Он не думал говорить это; все приготовленное им тоже было откровение, как оно было, казалось ему, всегда в его жизни; но он вдруг почувствовал, что за тем, обычным откровением есть еще нечто высшее, что накапливалось и не высказывалось (что иногда называют мудростью) и что он должен открыть и пояснить Николаю. Это «нечто» не было чем-то особенным, но оно было выношенным им чувством и заключалось в понимании истинного движения жизни и движения истории. «История должна являть народу примеры героизма, — думал он, мысленно обращаясь к Николаю. — Вот что важно понимать».

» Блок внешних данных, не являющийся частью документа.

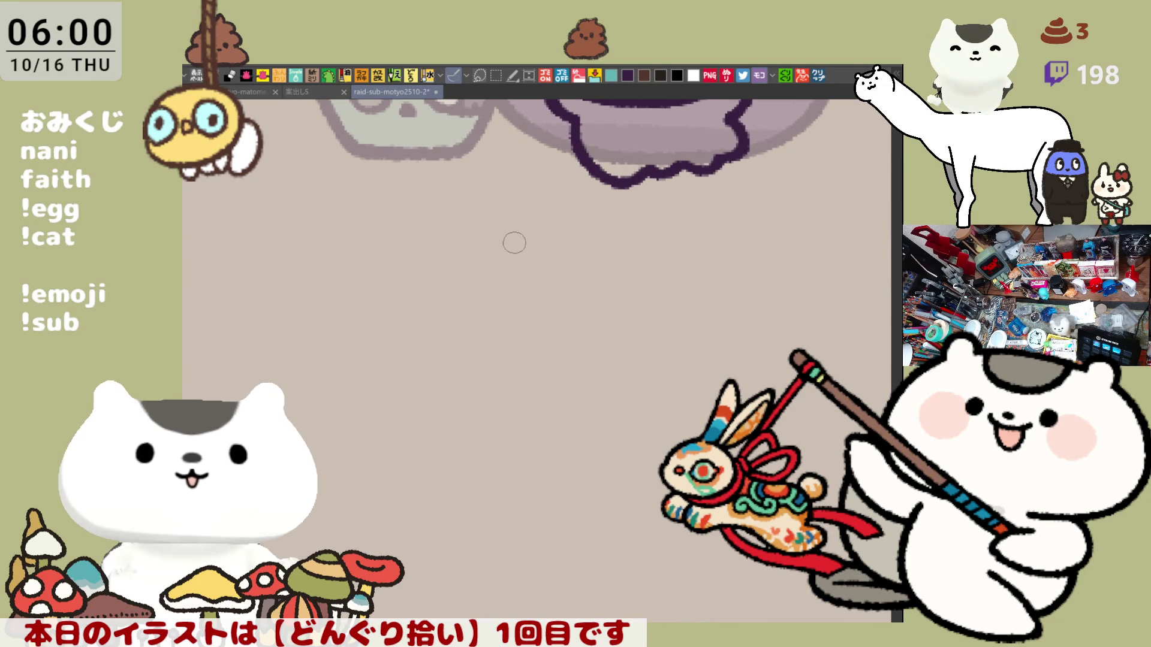
# - Letter the name ぴーちさん beneath the character, then pan to the next label spot
pyautogui.moveTo(511, 245)
pyautogui.mouseDown()
pyautogui.moveTo(547, 242)
pyautogui.moveTo(521, 261)
pyautogui.mouseUp()
pyautogui.moveTo(519, 257); pyautogui.dragTo(527, 279)
pyautogui.moveTo(579, 248); pyautogui.dragTo(588, 271)
pyautogui.moveTo(630, 236)
pyautogui.mouseDown()
pyautogui.moveTo(655, 234)
pyautogui.moveTo(645, 273)
pyautogui.moveTo(720, 270)
pyautogui.mouseUp()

— Вы отступник, — сказал он Николаю, повторяя то, что говорил ему дома. — Лучше всего история видится на отдалении, в этом смысле эпоха Петра… вы понимаете, что я хочу сказать? Дело не в страдании одного маленького человека, а в движении и развитии всего народа. А если хотите конкретно, то вы не увидели главного в деревне — героическую ее сторону. Да, да, героическую, и я еще раз повторяю, героическую, и чем более будет отдалять нас время от тех событий, какие пытаетесь охарактеризовать вы в своей работе, тем заметнее будет героизм тех лет. Надо было мужику сломать в себе вековые привычки, сдвинуться, почувствовать вокруг мир и себя в этом мире, надо было ему перешагнуть плетень своего огорода. А расслоение деревни? А кулак? Вы думаете, он дремал?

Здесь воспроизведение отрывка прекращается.